The (presumably) real characters in the book are rendered as one-dimension cartoons. Mother, brother, best friend . . . are merely words on a page, not people we actually meet.

The book is not so much a story -- but a series of more or less isolated events and situations. Some of the jokes are laugh-out loud funny ("safer hairstyle"). Some of the jokes are painful ("No one kidnaps black kids"). Most of the jokes are predictable (". . . all the times waitresses assumed I wanted hot sauce because I was black").

Nissel seems unwilling to fill in blanks or make connections -- even to herself! The book lurches from episode to episode with no mounting tension and a total lack of realization on Nissel's part.

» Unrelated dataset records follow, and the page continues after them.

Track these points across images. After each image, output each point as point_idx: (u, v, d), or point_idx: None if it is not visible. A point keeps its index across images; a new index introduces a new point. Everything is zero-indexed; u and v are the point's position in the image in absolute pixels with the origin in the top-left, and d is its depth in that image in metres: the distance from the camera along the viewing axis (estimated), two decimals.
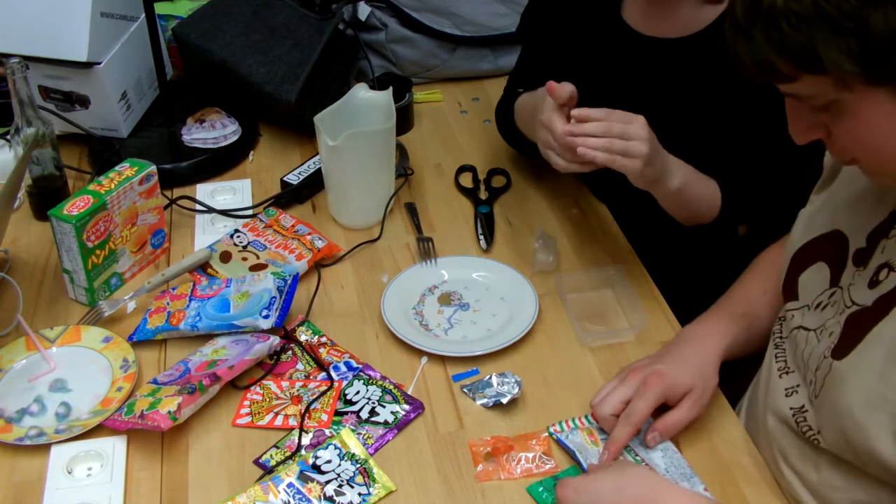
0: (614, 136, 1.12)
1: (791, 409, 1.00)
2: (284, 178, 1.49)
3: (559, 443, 1.06)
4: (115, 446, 1.06)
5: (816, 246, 1.02)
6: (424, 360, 1.18)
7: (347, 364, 1.18)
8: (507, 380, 1.12)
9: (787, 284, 1.05)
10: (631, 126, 1.13)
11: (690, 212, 1.28)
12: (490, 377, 1.13)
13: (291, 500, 0.99)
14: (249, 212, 1.46)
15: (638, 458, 1.04)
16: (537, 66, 1.48)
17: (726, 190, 1.27)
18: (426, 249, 1.36)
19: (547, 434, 1.07)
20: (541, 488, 1.00)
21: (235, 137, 1.61)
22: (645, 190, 1.19)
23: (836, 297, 0.96)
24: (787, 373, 1.03)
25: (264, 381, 1.15)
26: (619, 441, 1.03)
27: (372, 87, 1.45)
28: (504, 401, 1.10)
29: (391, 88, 1.42)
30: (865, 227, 0.96)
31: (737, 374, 1.18)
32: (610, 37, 1.35)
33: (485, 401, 1.11)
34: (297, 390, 1.14)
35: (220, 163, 1.57)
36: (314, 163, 1.52)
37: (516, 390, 1.11)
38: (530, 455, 1.04)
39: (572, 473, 1.02)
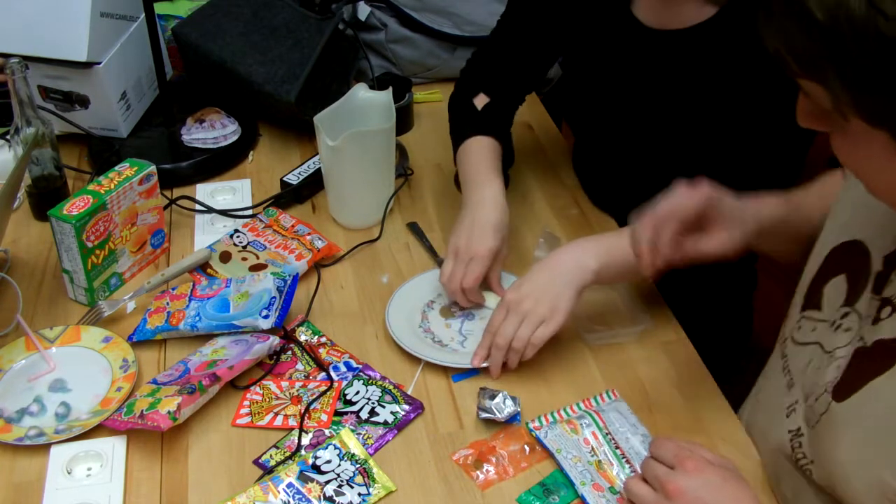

For so clever a writer, she seems strangely incapable of synthesizing her experience into something worth sharing. Nothing prepares us for her accidental / voluntary stay in a mental institution. Nothing prepares us for her bizarre stint as a stripper or her marriage to a White man that suddenly just happens.

Toward the end, the writer seems to have given up altogether, revealing almost nothing about how she came to terms with the pressures of being "mixed." She ends the book by announcing that -- until her husband mentioned it -- she had never considered how her own multi-ethnic children might fare.

Regardless of this mostly failed attempt, one suspects Nissel could churn out quite a few of these. Given the right characters and situation, she certainly displays the talent to turn in a decent comedy.